-- Directions --
[a] Answer these from the Huffman coding passage:
(i) Which kind of compression is MP3 given as an example of?
(ii) What does FLAC let you do that MP3 does not?
(iii) What is each 0 and 1 stored by a computer known as?
[b] Resume the Huffman coding passage, starting after its final sentence.

-- Source excerpt --
- - - - -
Python代写:CSC148DataCompressionWithHuffmanCodes


Introduction

代写一个Huffman编码的小程序,生成树部分和传统的Huffman Tree不太一样,略有改进。

Overview

Data compression involves reducing the amount of space taken up by files.
Anyone who has listened to an MP3 file or extracted a file from a zip archive
has used compression. Reasons for compressing a file include saving disk space
and reducing the time required to transfer the file to another computer.
There are two broad classes of compression algorithms: lossy compression and
lossless compression. Lossy compression means that the file gets smaller, but
that some information is lost. MP3 is a form of lossy compression: it saves
space by throwing away some audio information, and therefore the original
audio file can not be recovered. Lossless compression means that the file gets
smaller and that the original file can be recovered from the compressed file.
FLAC is a form of lossless audio compression: it can’t save as much space as
MP3, but it does let you perfectly recover the original file.
In this assignment, we’ll be working with a lossless kind of compression
called Huffman coding. When you’re finished the assignment, you’ll be able to
compress a file, and then decompress that file to get back the original file.

Background

Fixed- and Variable-Length Codes

Suppose that we had an alphabet of four letters: a, b, c, and d. Computers
store only 0s and 1s (each 0 and 1 is known as a bit), not letters directly.
So, if we want to store these letters in a computer, it is necessary to choose
a mapping from these letters to bits. That is, it’s necessary to agree on a
unique code of bits for each letter.
- - - - -
-- Excerpted data --
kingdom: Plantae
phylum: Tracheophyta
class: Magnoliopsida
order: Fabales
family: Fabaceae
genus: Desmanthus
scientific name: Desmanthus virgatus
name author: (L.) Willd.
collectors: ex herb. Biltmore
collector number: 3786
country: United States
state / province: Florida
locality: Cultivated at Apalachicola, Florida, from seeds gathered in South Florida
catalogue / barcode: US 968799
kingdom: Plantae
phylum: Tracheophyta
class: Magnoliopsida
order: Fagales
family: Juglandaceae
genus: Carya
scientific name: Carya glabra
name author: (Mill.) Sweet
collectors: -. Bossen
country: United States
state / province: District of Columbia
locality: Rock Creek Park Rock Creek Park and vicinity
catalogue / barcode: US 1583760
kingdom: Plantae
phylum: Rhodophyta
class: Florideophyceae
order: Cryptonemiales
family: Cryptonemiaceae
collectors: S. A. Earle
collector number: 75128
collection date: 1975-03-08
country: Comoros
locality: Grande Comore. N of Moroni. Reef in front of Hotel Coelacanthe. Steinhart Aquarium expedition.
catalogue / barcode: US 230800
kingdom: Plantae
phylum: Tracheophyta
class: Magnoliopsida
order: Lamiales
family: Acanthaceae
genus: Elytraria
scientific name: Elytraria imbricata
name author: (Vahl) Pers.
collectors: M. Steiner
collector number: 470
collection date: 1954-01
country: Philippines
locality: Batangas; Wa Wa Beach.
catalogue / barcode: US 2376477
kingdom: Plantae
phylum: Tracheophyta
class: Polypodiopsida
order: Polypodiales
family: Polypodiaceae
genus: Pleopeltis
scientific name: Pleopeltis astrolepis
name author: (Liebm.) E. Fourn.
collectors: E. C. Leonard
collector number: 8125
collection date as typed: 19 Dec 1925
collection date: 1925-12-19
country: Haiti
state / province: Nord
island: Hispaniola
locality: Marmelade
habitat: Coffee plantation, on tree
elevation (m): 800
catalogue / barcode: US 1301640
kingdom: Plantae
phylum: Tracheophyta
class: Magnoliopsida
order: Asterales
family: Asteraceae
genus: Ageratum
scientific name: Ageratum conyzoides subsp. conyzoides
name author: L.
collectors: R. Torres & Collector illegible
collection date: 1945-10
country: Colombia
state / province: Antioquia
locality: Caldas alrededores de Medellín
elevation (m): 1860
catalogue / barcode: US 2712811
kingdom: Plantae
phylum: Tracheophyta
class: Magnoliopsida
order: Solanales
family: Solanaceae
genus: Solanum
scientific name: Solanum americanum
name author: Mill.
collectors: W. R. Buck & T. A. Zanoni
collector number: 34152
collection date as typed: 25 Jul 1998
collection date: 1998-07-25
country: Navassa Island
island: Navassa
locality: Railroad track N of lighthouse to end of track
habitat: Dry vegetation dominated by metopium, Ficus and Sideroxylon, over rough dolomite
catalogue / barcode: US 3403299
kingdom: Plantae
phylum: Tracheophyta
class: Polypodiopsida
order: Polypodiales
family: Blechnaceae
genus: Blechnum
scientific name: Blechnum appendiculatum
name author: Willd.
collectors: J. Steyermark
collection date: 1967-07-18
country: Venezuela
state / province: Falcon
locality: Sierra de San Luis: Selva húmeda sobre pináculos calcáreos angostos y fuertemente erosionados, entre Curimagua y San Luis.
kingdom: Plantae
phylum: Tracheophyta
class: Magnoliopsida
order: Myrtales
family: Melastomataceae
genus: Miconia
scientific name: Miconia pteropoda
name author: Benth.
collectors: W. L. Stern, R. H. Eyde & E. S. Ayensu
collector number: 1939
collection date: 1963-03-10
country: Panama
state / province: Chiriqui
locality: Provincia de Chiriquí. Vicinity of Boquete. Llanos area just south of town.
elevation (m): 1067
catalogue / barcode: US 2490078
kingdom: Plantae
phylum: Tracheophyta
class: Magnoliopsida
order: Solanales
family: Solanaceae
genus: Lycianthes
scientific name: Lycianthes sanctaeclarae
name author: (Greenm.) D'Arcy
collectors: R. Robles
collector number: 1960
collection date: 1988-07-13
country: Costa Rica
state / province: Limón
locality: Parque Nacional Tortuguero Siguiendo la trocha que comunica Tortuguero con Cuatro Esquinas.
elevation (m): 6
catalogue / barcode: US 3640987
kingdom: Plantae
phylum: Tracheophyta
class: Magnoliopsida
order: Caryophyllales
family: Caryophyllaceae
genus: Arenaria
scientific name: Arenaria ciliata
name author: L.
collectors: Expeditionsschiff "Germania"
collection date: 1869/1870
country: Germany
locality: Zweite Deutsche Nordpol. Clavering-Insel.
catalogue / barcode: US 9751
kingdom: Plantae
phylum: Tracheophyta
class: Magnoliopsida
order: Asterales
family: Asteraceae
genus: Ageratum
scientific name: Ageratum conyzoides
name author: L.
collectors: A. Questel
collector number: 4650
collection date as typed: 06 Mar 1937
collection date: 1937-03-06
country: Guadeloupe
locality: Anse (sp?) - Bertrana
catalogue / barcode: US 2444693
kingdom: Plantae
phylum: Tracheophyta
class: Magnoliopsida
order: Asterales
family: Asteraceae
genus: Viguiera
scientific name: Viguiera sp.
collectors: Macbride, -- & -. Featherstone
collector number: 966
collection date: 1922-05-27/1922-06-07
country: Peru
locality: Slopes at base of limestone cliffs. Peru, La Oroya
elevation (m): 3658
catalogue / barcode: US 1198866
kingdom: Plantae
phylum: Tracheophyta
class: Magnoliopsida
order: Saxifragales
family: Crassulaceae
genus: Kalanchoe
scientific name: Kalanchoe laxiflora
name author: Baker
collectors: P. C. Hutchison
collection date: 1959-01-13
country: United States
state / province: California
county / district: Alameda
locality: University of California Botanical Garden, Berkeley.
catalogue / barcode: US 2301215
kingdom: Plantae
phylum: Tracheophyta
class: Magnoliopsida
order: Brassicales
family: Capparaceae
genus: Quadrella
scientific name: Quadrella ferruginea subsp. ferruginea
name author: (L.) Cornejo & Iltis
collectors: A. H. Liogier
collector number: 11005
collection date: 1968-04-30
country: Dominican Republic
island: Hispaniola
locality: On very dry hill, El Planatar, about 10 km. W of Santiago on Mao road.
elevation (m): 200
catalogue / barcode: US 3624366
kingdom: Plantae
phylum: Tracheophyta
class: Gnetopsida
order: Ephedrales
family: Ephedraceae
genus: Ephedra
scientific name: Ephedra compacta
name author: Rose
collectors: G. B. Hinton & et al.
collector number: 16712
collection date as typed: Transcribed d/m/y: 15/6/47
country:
- - - - -
-- Per-task answers --
[a]
(i) Lossy compression
(ii) Perfectly recover the original file
(iii) A bit

[b]
How should this mapping work? One option is to decide on the length of the
codes, and then assign letters to codes in whatever way we wish. Choosing a
code length of 2, we could assign codes as follows: a gets 00, b gets 01, c
gets 10, and d gets 11. (Note that I chose a code length of 2 because it is
the minimum that supports an alphabet of four letters. Using just one bit
gives you only two choices | 0 and 1 | and that isn’t sufficient for our four-
letter alphabet.) How many bits are required to encode text using this scheme?
If we have a text of 50 letters, for example, then it takes 100 bits (two per
letter) to encode the text.
Another option is to drop the requirement that codes be the same length, and
assign the shortest possible codes to each letter. This might give us the
following: a gets 0, b gets 1, c gets 10, and d gets 11. Notice that the codes
for a and b are shorter than before, and that the codes for c and d are the
same length as before. Using this scheme, we’ll very likely use fewer bits to
encode text. For example, the text aaaaa takes only 5 bits, not 10!
Unfortunately, there’s a catch. Suppose that someone gives us the encoding
0011. What text does this code represent? It could be aabb if you take one
character at a time from the code. However, it could also equally be cd, if
you break up the code into its 00 (c) and 11 (d) pieces. Our encoding is
ambiguous! Which is really too bad, because it seemed that we had a way to
reduce the number of bits required to encode text. Is there some way we can
still proceed with the idea of using variable-length codes?
To see how we can proceed, consider the following encoding scheme: a gets 1, b
gets 00, c gets 010, and d gets 011. The trick here is that no code is a
prefix of any other code. This kind of code is called a prefix code, and it
leads to unambiguous decoding. For example, 0000 decodes to the text bb; there
is no other possibility.
What we have here is seemingly the best of both worlds: variable-length codes
(not fixed-length codes), and unambiguous decoding. However, note that some of
our codes are now longer than before. For example, the code for c is now 010.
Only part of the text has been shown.